-- Listed records follows --
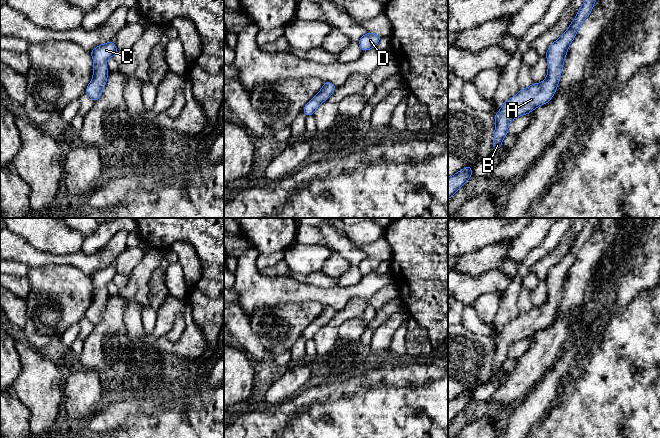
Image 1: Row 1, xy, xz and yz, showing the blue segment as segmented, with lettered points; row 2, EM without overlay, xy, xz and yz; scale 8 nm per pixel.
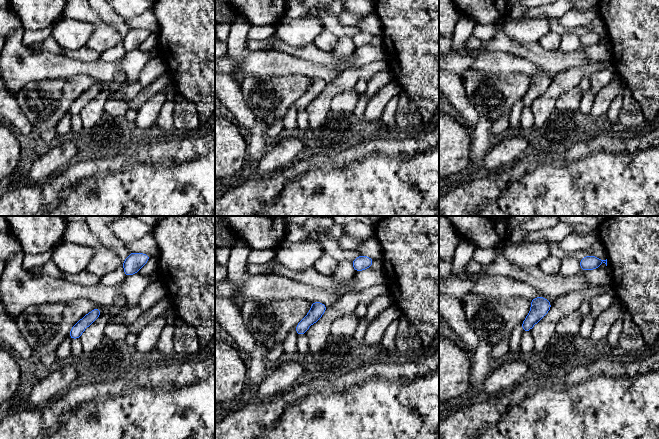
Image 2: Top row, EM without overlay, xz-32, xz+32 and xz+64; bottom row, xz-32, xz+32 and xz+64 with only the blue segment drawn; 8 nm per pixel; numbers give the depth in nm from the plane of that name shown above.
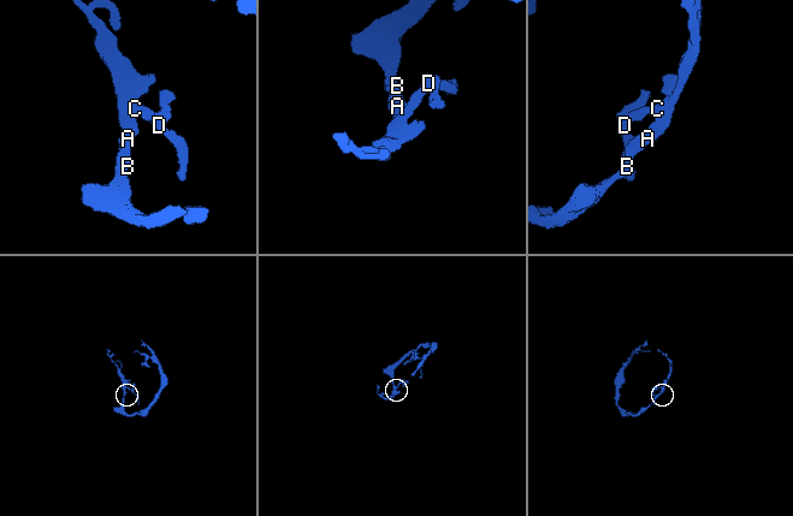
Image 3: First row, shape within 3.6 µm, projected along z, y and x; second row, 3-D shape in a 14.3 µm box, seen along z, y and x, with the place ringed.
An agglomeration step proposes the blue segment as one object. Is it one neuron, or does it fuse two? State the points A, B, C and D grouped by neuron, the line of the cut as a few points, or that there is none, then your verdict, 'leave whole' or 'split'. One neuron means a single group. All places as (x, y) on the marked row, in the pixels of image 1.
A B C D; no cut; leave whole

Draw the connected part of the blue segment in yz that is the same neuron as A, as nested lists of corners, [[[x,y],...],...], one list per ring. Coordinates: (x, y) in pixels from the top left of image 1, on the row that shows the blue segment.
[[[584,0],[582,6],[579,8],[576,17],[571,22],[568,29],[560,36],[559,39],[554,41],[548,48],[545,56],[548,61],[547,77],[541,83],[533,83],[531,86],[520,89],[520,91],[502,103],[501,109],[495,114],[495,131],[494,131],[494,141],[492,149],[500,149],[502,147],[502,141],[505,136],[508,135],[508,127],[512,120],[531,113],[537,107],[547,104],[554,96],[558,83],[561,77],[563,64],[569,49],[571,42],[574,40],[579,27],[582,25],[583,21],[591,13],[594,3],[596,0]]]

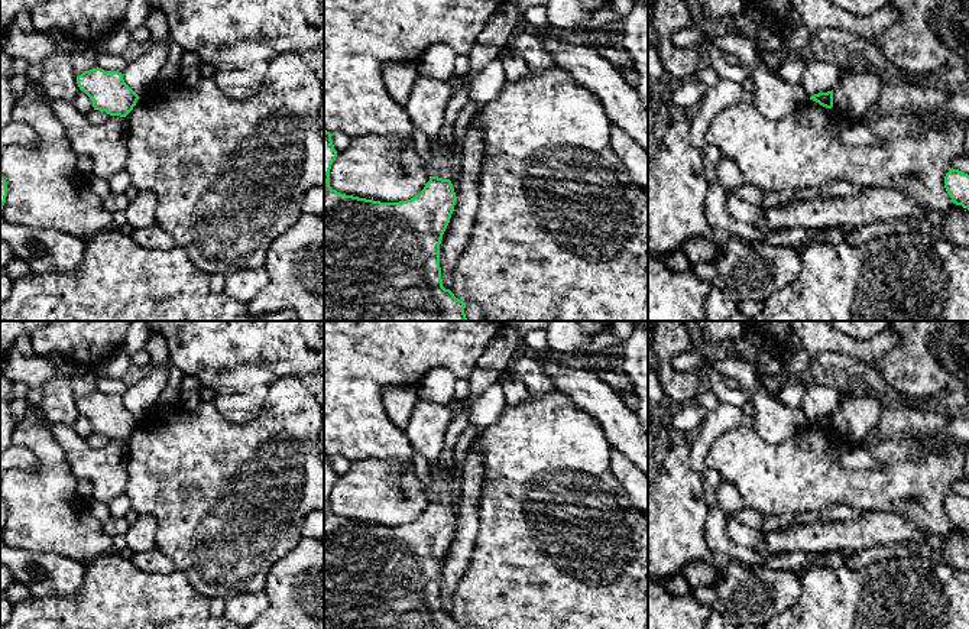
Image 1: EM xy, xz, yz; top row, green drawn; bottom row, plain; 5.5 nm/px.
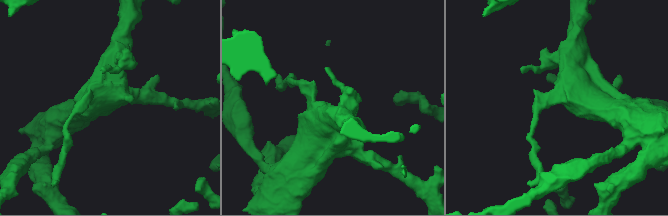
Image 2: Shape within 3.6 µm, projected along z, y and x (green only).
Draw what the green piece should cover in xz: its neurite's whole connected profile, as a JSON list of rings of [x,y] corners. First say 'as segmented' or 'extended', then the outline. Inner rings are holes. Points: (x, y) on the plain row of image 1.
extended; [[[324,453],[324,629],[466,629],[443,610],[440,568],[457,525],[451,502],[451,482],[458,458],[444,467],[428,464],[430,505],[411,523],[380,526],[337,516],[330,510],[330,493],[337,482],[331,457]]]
-- Listed records concluded --
(Exercise goal)
Return exactly the lines of the data, beginning with the first and ending with the line containing "Image 3: First". Skip the pictures.

(Exercise output)
Image 1: Row 1, xy, xz and yz, showing the blue segment as segmented, with lettered points; row 2, EM without overlay, xy, xz and yz; scale 8 nm per pixel.
Image 2: Top row, EM without overlay, xz-32, xz+32 and xz+64; bottom row, xz-32, xz+32 and xz+64 with only the blue segment drawn; 8 nm per pixel; numbers give the depth in nm from the plane of that name shown above.
Image 3: First row, shape within 3.6 µm, projected along z, y and x; second row, 3-D shape in a 14.3 µm box, seen along z, y and x, with the place ringed.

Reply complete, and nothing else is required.